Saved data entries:

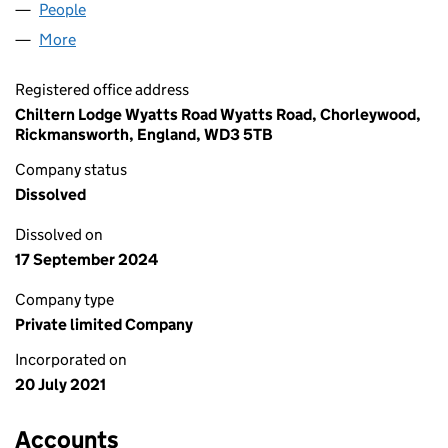
People
for CHARGE MONEY LTD (13520507)
More
for CHARGE MONEY LTD (13520507)
Registered office address
Chiltern Lodge Wyatts Road Wyatts Road, Chorleywood,
Rickmansworth, England, WD3 5TB
Company status
Dissolved
Dissolved on
17 September 2024
Company type
Private limited Company
Incorporated on
20 July 2021
Accounts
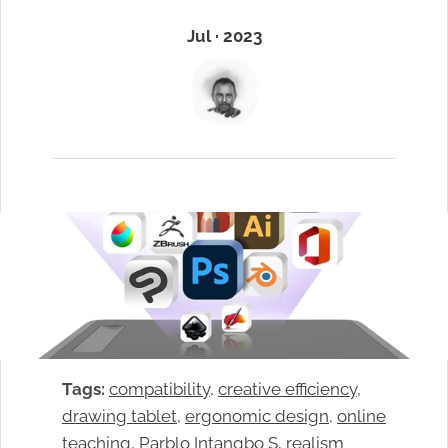
Jul · 2023
Tags:
compatibility
, 
creative efficiency
, 
drawing tablet
, 
ergonomic design
, 
online
teaching
, 
Parblo Intangbo S
, 
realism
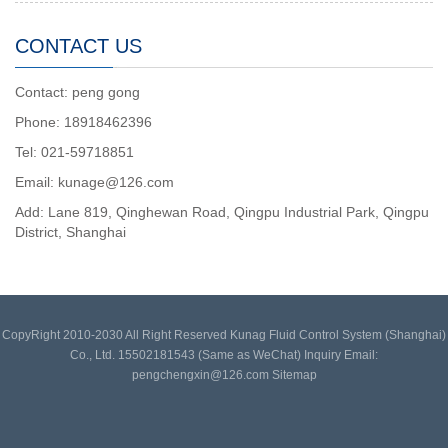
CONTACT US
Contact: peng gong
Phone: 18918462396
Tel: 021-59718851
Email: kunage@126.com
Add: Lane 819, Qinghewan Road, Qingpu Industrial Park, Qingpu
District, Shanghai
CopyRight 2010-2030 All Right Reserved Kunag Fluid Control System (Shanghai)
Co., Ltd. 15502181543 (Same as WeChat) Inquiry Email:
pengchengxin@126.com
Sitemap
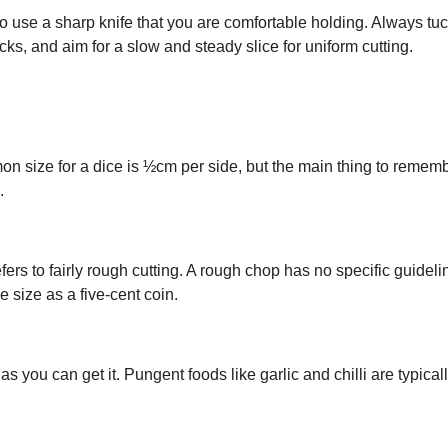
o use a sharp knife that you are comfortable holding. Always tu
cks, and aim for a slow and steady slice for uniform cutting.
on size for a dice is ½cm per side, but the main thing to rememb
.
fers to fairly rough cutting. A rough chop has no specific guideli
e size as a five-cent coin.
 you can get it. Pungent foods like garlic and chilli are typical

= What to work on =
Lines in the records above that carry the word "Company" are to be located and copied.

= Answer section =
Company status
Company type
Private limited Company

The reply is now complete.